▶ [Work instruction] Rewrite the capacitor thread from "No reason you" to "Well done, Dave!", putting "long-nose pliers" in place of "needle nosed pliers".

▶ [Text section]
Content starts

# Changing a Capacitor on a Motor



## Model Maker (Mar 30, 2011)

The motor on my Grizzly Lathe is broken.


----------



## Tony Wells (Mar 30, 2011)

No reason you can't do it. Machinists are all around pretty capable people. Caps do come in different sizes, so try to get one the same ratings as the old one. It should be marked as to voltage and capacitance. Caps are measured in Mfd. That's microfarads. Just to be on the safe side, make sure the lathe is unplugged, or breaker off. Use a screwdriver to short the terminals of the cap. Most use push on spade terminals, so pull the wires off carefully, possibly using needle nosed pliers to prevent stressing the crimps.


----------



## Tony Wells (Mar 30, 2011)

Well done, Dave!


----------



## Model Maker (Mar 30, 2011)

That was quick.


----------



## Tony Wells (Mar 30, 2011)

Ah, Dave....I've NEVER done anything like toss a charged cap to some poor, unsuspecting individual!!

NEVER!!!


Yes, a sort of test can be done with a VOM. Not a real test of leakage or capacity, but a test that can quickly determine a shorted or open cap. On the Rx1 scale, on an analog meter, put the leads on the terminal, as you said. A discharged capacitor conducts, so the resistance will be low, and the meter swing to the right. As a cap charges, the resistance goes up, and the needle should swing slowly back to the left. If you have a known good cap of the same ratings, some comparative needle swinging will give you an idea of it's condition. If the needle either 1) goes right (low resistance) and stays, or 2) never moves off left (high or infinite resistance) chances are pretty good it is bad.


----------



## Tony Wells (Mar 30, 2011)

Once you get the old cap out, make sure there are identifying marks on it. Any electrical supply house should have them, if you don't mind the wholesale environment. Aside from that, many appliance repair shops or motor repair shops will sell parts like that outright.


----------



## "Mike" (Mar 31, 2011)

Content ends

▶ [Given records]

Content starts

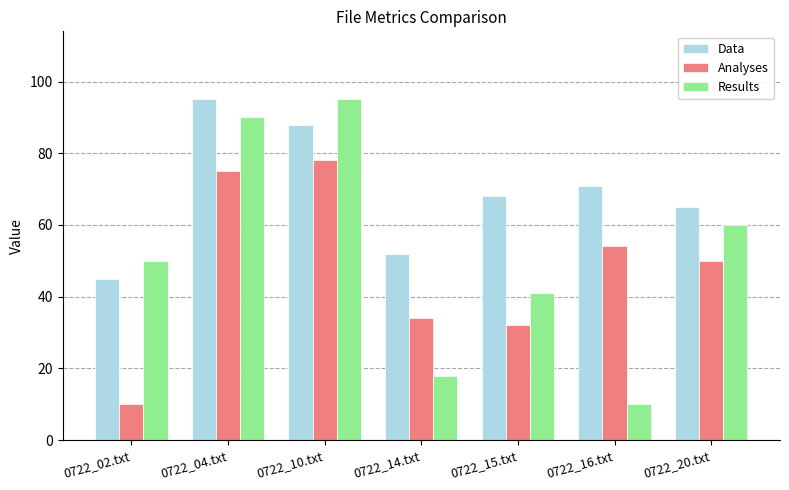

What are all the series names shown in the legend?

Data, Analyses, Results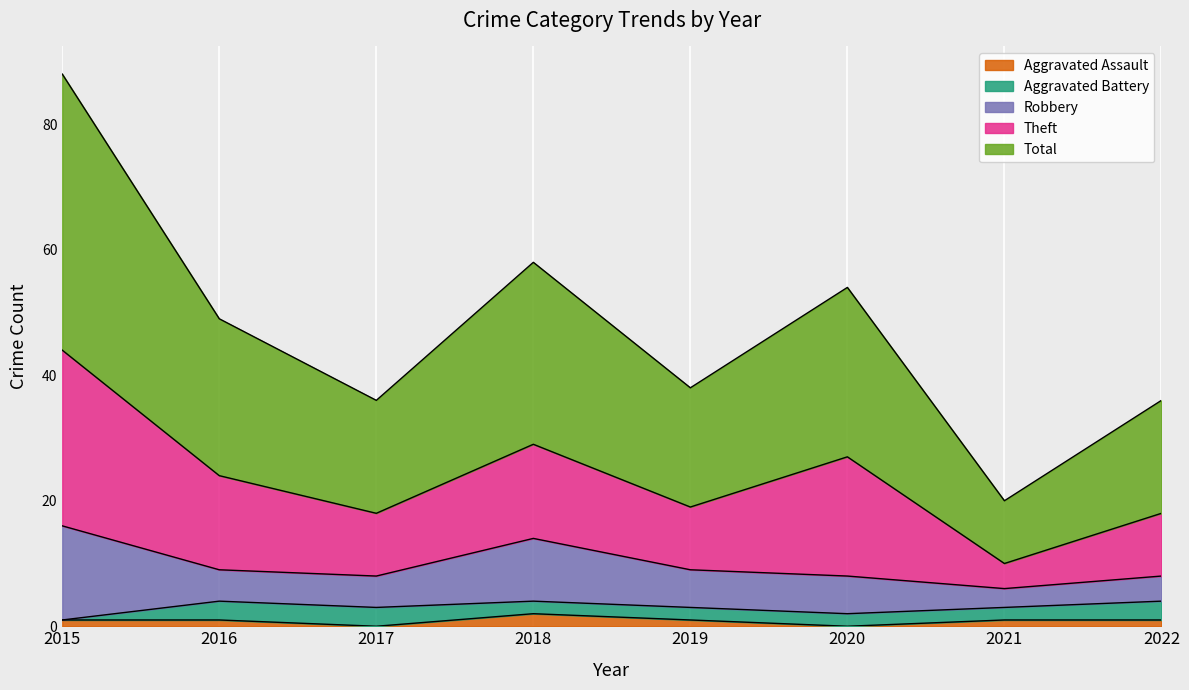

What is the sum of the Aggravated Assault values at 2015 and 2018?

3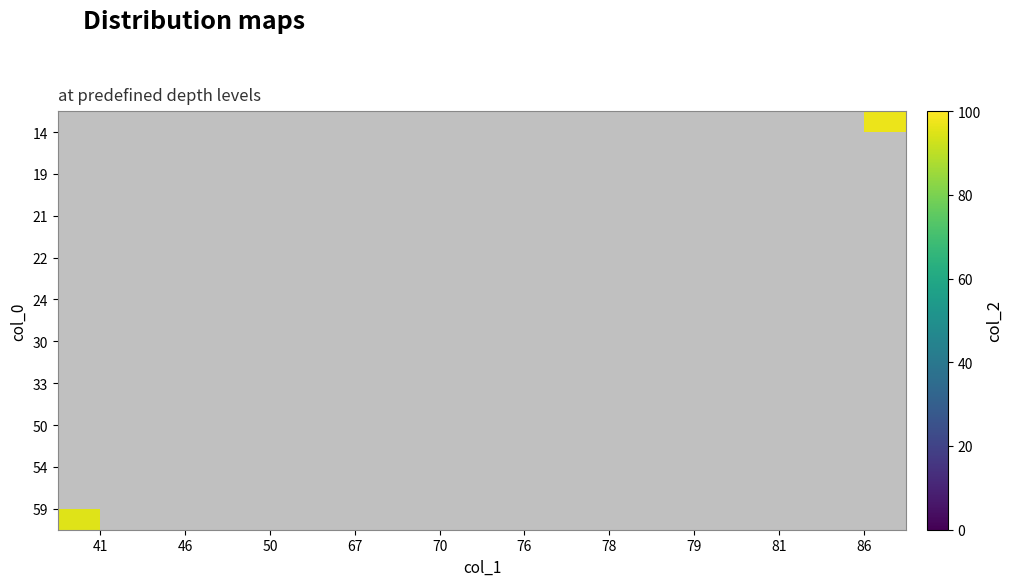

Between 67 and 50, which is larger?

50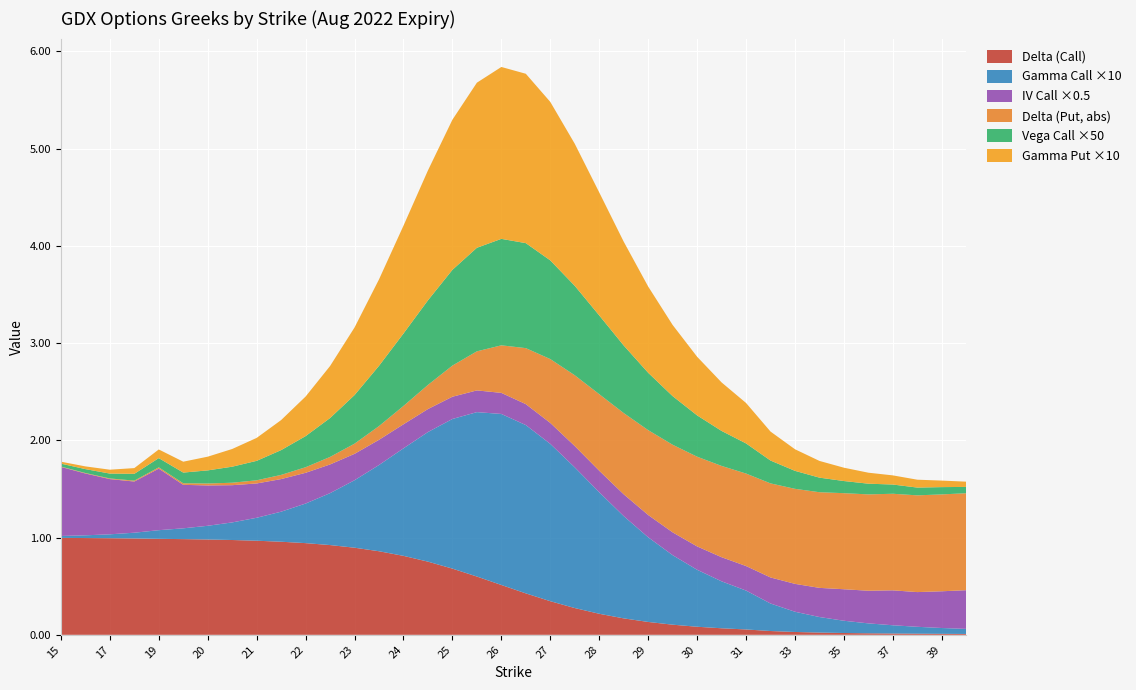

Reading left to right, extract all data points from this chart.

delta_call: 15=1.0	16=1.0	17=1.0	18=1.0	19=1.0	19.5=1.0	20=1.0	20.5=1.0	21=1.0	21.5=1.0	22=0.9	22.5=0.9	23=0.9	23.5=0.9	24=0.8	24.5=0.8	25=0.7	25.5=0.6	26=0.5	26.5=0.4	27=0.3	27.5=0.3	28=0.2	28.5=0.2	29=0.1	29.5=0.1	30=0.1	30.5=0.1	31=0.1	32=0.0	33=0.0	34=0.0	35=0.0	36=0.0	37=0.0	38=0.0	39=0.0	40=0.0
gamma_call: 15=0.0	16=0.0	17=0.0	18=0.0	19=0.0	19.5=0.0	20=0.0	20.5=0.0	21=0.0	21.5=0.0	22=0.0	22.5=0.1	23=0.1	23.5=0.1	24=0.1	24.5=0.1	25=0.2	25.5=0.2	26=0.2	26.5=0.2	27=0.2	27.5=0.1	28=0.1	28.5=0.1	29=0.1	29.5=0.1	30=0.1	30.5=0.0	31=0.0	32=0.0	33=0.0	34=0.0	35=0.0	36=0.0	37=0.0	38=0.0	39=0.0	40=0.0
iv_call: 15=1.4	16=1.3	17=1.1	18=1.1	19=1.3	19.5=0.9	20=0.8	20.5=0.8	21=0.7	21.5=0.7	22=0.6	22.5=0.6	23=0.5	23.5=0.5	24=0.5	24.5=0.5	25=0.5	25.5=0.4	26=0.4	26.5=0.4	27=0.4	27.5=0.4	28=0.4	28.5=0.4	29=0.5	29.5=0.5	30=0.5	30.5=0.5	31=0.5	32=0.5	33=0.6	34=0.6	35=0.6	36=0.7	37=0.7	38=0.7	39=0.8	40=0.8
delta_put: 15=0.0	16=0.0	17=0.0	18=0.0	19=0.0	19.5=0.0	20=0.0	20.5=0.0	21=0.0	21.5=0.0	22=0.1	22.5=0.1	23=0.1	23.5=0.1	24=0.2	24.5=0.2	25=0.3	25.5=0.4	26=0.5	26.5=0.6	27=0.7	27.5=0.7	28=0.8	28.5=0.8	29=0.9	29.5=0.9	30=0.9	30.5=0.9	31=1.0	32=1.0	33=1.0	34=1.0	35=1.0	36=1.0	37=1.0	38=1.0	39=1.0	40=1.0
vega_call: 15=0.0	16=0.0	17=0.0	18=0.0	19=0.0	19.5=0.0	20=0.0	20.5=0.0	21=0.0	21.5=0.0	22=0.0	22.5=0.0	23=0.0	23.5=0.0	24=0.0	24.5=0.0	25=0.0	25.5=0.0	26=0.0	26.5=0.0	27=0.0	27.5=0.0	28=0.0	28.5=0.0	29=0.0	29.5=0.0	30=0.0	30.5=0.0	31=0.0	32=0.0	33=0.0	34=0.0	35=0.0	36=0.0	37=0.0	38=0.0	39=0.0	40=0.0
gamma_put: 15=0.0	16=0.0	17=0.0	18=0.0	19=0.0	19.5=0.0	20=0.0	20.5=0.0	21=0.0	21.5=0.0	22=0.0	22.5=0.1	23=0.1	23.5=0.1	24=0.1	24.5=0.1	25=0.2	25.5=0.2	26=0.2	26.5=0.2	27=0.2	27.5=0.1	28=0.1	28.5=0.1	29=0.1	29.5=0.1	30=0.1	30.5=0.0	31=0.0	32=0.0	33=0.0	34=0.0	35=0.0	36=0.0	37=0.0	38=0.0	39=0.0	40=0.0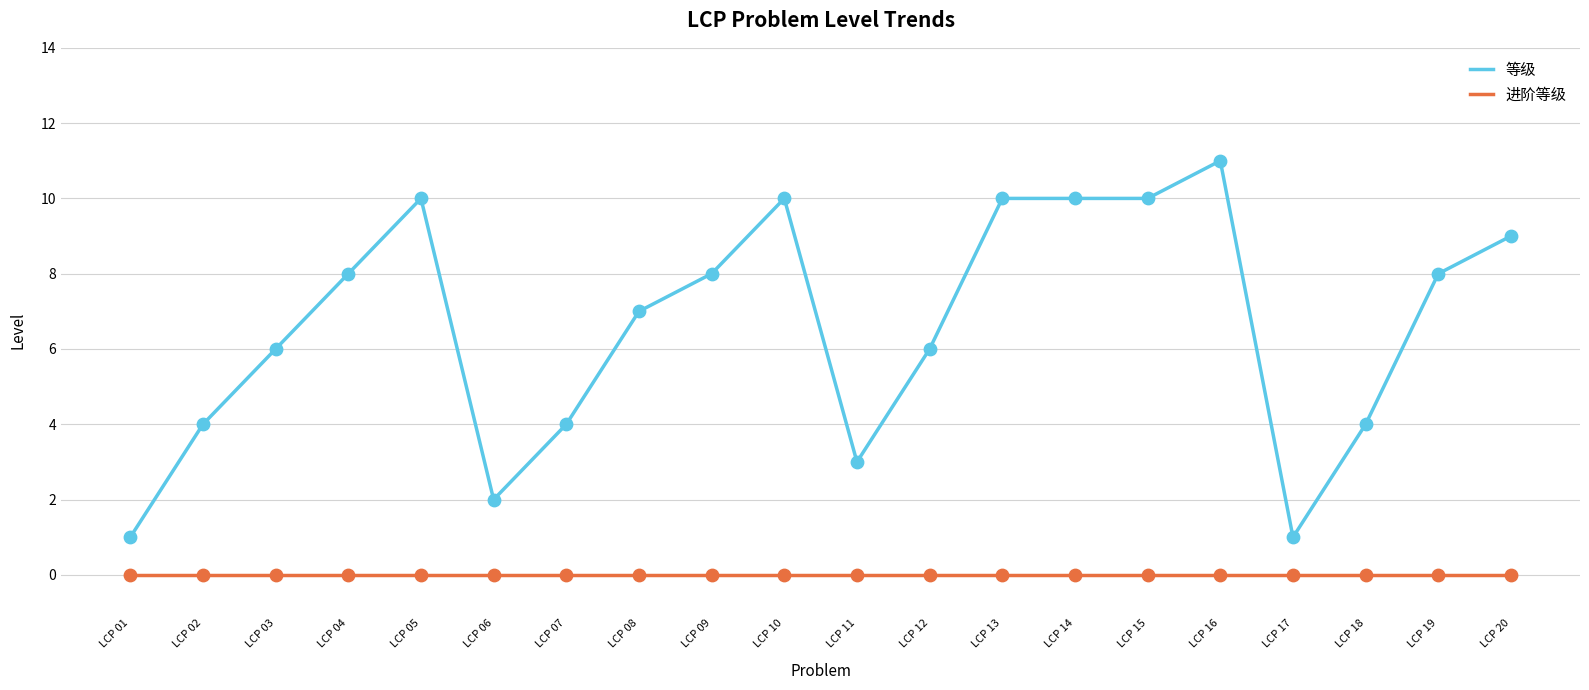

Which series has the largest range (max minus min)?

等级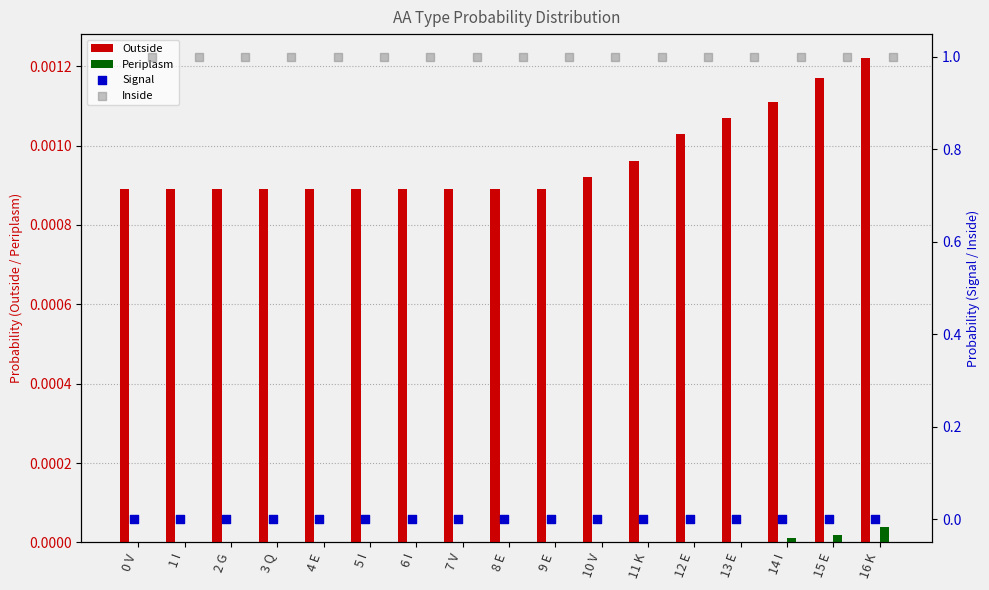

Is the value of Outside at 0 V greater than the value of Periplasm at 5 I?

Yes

Content ends

▶ [Result of this task]
No reason you can't do it. Machinists are all around pretty capable people. Caps do come in different sizes, so try to get one the same ratings as the old one. It should be marked as to voltage and capacitance. Caps are measured in Mfd. That's microfarads. Just to be on the safe side, make sure the lathe is unplugged, or breaker off. Use a screwdriver to short the terminals of the cap. Most use push on spade terminals, so pull the wires off carefully, possibly using long-nose pliers to prevent stressing the crimps.


----------



## Tony Wells (Mar 30, 2011)

Well done, Dave!